Top of DATA FOR PROCESSING
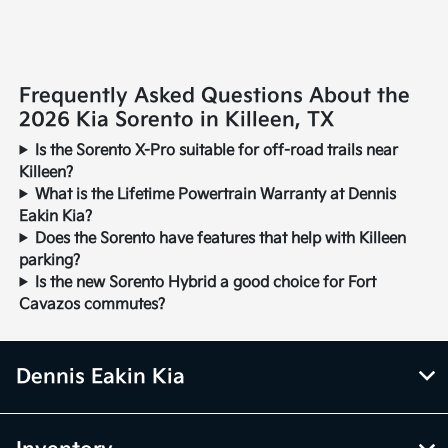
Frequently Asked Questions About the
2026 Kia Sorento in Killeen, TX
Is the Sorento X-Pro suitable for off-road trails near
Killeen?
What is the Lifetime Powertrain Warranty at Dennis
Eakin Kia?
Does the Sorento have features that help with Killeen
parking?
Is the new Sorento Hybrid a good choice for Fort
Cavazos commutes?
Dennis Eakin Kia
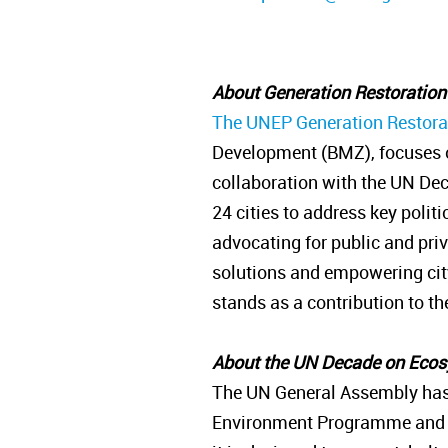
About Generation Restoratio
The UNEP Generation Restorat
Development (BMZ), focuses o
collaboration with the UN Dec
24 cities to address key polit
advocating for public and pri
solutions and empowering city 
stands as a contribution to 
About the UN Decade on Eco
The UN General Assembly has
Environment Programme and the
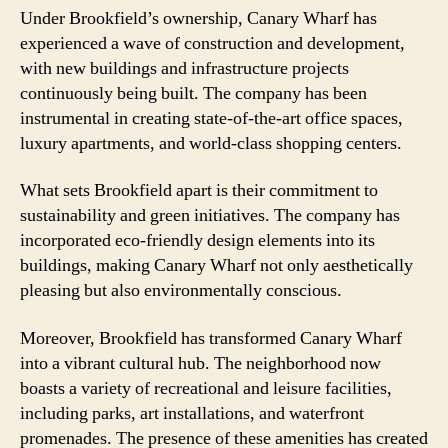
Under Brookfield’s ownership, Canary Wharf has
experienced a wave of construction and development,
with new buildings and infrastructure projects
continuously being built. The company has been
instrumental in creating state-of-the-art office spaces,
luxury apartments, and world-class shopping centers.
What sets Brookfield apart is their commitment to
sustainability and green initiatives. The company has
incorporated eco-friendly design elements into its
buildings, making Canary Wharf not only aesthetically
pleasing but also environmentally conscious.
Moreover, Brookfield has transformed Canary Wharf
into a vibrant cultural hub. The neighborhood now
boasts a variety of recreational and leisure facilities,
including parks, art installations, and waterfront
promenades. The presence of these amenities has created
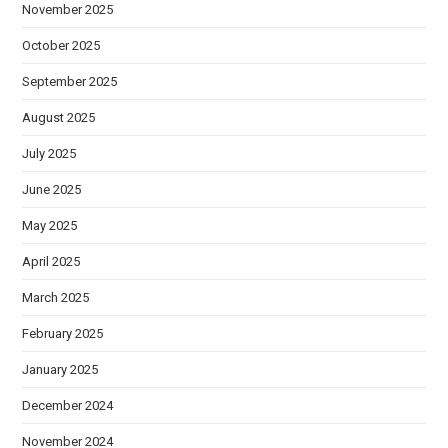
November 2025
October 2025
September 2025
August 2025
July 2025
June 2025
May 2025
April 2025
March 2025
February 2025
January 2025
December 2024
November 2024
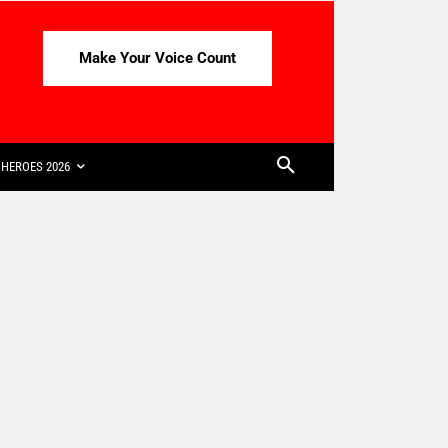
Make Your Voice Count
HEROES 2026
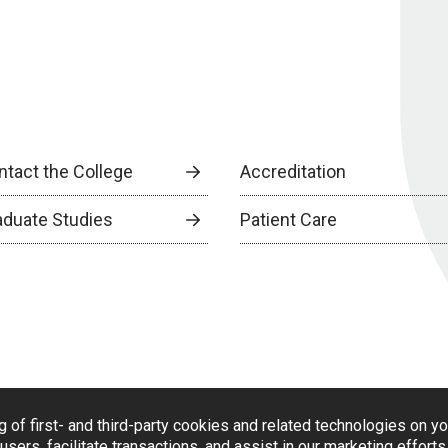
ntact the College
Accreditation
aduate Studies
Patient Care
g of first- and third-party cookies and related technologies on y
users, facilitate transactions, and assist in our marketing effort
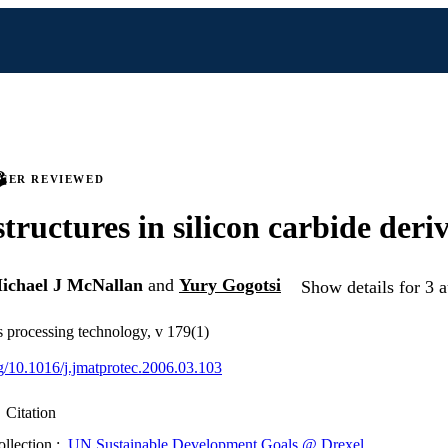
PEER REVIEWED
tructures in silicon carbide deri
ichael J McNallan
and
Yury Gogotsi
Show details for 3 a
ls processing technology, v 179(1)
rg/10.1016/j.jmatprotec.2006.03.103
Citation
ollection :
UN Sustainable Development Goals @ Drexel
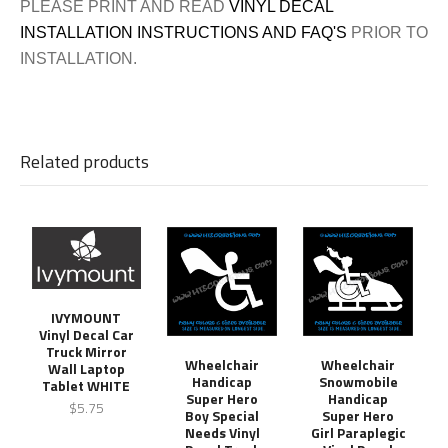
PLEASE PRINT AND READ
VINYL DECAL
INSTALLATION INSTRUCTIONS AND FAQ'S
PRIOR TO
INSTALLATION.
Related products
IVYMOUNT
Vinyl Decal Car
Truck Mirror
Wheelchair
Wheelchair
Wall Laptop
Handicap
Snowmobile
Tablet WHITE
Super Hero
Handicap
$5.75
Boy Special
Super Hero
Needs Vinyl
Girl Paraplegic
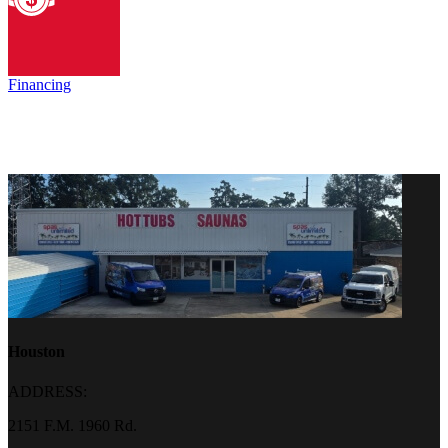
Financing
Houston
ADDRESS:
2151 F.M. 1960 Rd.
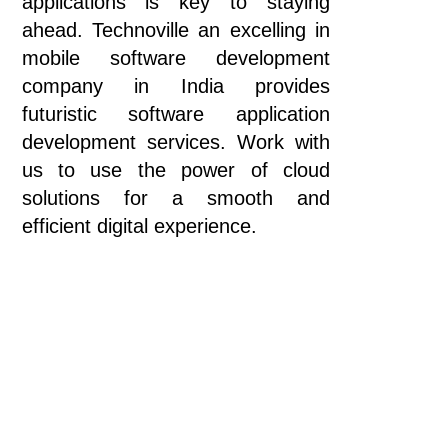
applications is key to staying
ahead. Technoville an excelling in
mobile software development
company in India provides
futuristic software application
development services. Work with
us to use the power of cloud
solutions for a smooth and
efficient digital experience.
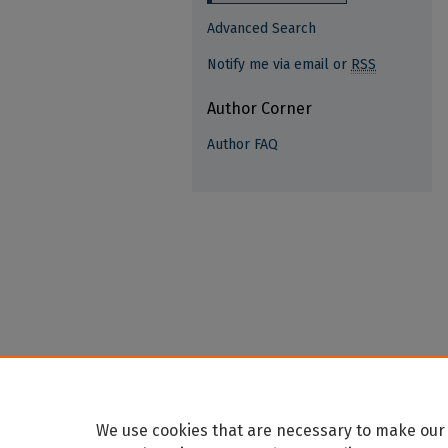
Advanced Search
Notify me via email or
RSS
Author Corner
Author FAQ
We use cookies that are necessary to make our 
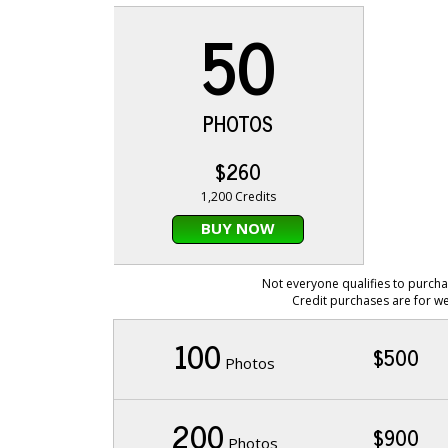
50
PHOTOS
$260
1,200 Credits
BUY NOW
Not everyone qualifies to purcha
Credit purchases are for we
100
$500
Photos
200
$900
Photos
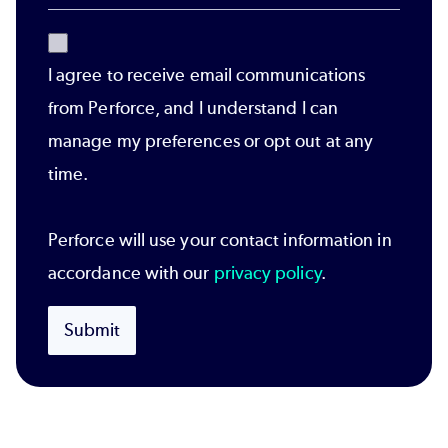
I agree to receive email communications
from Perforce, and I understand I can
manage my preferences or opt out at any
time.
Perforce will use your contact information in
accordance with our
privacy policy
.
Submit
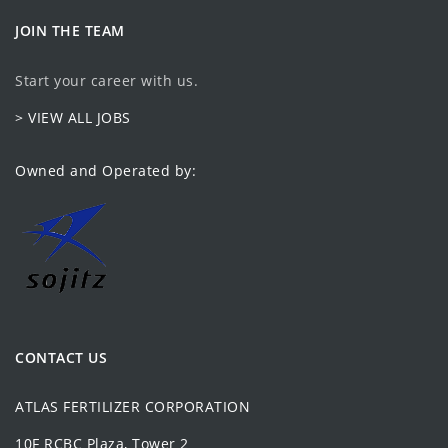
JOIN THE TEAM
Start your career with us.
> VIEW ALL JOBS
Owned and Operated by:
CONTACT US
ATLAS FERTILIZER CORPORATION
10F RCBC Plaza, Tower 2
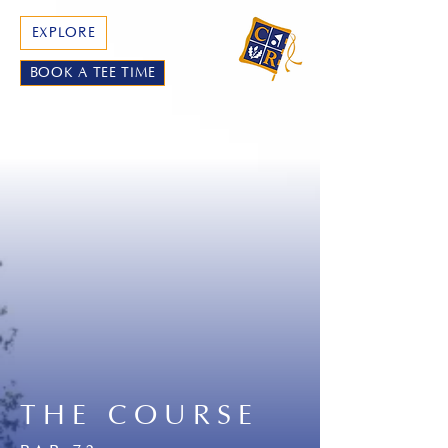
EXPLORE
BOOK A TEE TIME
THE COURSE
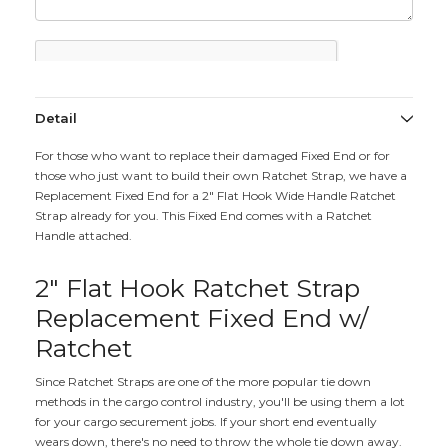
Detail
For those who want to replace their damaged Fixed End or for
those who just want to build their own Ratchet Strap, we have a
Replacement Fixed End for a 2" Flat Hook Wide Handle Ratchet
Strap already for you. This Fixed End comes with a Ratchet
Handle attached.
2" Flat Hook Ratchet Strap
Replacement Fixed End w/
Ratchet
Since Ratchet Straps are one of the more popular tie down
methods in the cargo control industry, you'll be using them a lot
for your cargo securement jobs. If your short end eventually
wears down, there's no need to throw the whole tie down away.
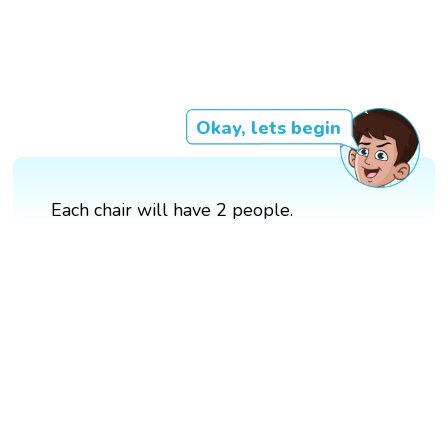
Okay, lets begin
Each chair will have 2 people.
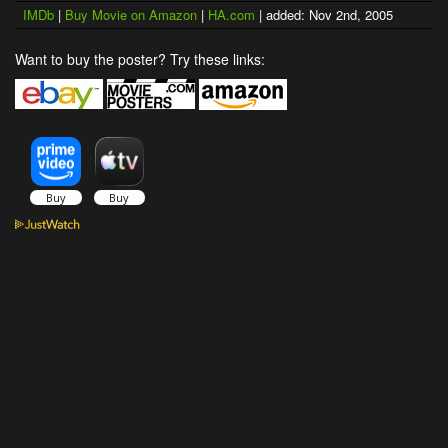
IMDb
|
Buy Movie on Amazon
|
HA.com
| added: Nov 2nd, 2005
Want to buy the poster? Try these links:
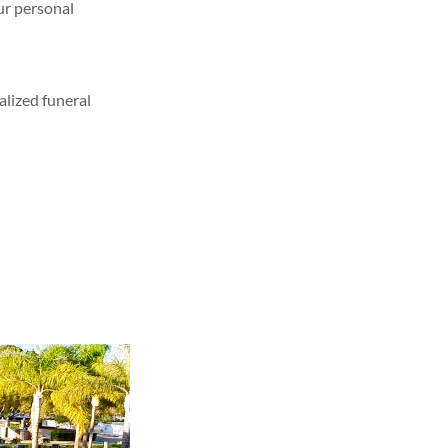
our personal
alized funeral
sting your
Bottom of DATA FOR PROCESSING
## WHAT NEEDS TO BE DONE:
Transcribe all records verbatim and omit each image.

## OUTPUT OF THE TASK:
Frequently Asked Questions About the
2026 Kia Sorento in Killeen, TX
Is the Sorento X-Pro suitable for off-road trails near
Killeen?
What is the Lifetime Powertrain Warranty at Dennis
Eakin Kia?
Does the Sorento have features that help with Killeen
parking?
Is the new Sorento Hybrid a good choice for Fort
Cavazos commutes?
Dennis Eakin Kia
About Generation Restoratio
The UNEP Generation Restorat
Development (BMZ), focuses o
collaboration with the UN Dec
24 cities to address key polit
advocating for public and pri
solutions and empowering city 
stands as a contribution to 
About the UN Decade on Eco
The UN General Assembly has
Environment Programme and the
Under Brookfield’s ownership, Canary Wharf has
experienced a wave of construction and development,
with new buildings and infrastructure projects
continuously being built. The company has been
instrumental in creating state-of-the-art office spaces,
luxury apartments, and world-class shopping centers.
What sets Brookfield apart is their commitment to
sustainability and green initiatives. The company has
incorporated eco-friendly design elements into its
buildings, making Canary Wharf not only aesthetically
pleasing but also environmentally conscious.
Moreover, Brookfield has transformed Canary Wharf
into a vibrant cultural hub. The neighborhood now
boasts a variety of recreational and leisure facilities,
including parks, art installations, and waterfront
promenades. The presence of these amenities has created
November 2025
October 2025
September 2025
August 2025
July 2025
June 2025
May 2025
April 2025
March 2025
February 2025
January 2025
December 2024
November 2024
Make Your Voice Count
HEROES 2026
ntact the College
Accreditation
aduate Studies
Patient Care
g of first- and third-party cookies and related technologies on y
users, facilitate transactions, and assist in our marketing effort
PEER REVIEWED
tructures in silicon carbide deri
ichael J McNallan
and
Yury Gogotsi
Show details for 3 a
ls processing technology, v 179(1)
rg/10.1016/j.jmatprotec.2006.03.103
Citation
ollection :
UN Sustainable Development Goals @ Drexel
PLEASE PRINT AND READ
VINYL DECAL
INSTALLATION INSTRUCTIONS AND FAQ'S
PRIOR TO
INSTALLATION.
Related products
IVYMOUNT
Vinyl Decal Car
Truck Mirror
Wheelchair
Wheelchair
Wall Laptop
Handicap
Snowmobile
Tablet WHITE
Super Hero
Handicap
$5.75
Boy Special
Super Hero
Needs Vinyl
Girl Paraplegic
Financing
Houston
ADDRESS:
2151 F.M. 1960 Rd.
applications is key to staying
ahead. Technoville an excelling in
mobile software development
company in India provides
futuristic software application
development services. Work with
us to use the power of cloud
solutions for a smooth and
efficient digital experience.
Advanced Search
Notify me via email or
RSS
Author Corner
Author FAQ
We use cookies that are necessary to make our 
50
PHOTOS
$260
1,200 Credits
BUY NOW
Not everyone qualifies to purcha
Credit purchases are for we
100
$500
Photos
200
$900
Photos
I agree to receive email communications
from Perforce, and I understand I can
manage my preferences or opt out at any
time.
Perforce will use your contact information in
accordance with our
privacy policy
.
Submit
JOIN THE TEAM
Start your career with us.
> VIEW ALL JOBS
Owned and Operated by:
CONTACT US
ATLAS FERTILIZER CORPORATION
10F RCBC Plaza, Tower 2
EXPLORE
BOOK A TEE TIME
THE COURSE
Detail
For those who want to replace their damaged Fixed End or for
those who just want to build their own Ratchet Strap, we have a
Replacement Fixed End for a 2" Flat Hook Wide Handle Ratchet
Strap already for you. This Fixed End comes with a Ratchet
Handle attached.
2" Flat Hook Ratchet Strap
Replacement Fixed End w/
Ratchet
Since Ratchet Straps are one of the more popular tie down
methods in the cargo control industry, you'll be using them a lot
for your cargo securement jobs. If your short end eventually
wears down, there's no need to throw the whole tie down away.
Okay, lets begin
Each chair will have 2 people.
IMDb
|
Buy Movie on Amazon
|
HA.com
| added: Nov 2nd, 2005
Want to buy the poster? Try these links:
our personal
alized funeral
sting your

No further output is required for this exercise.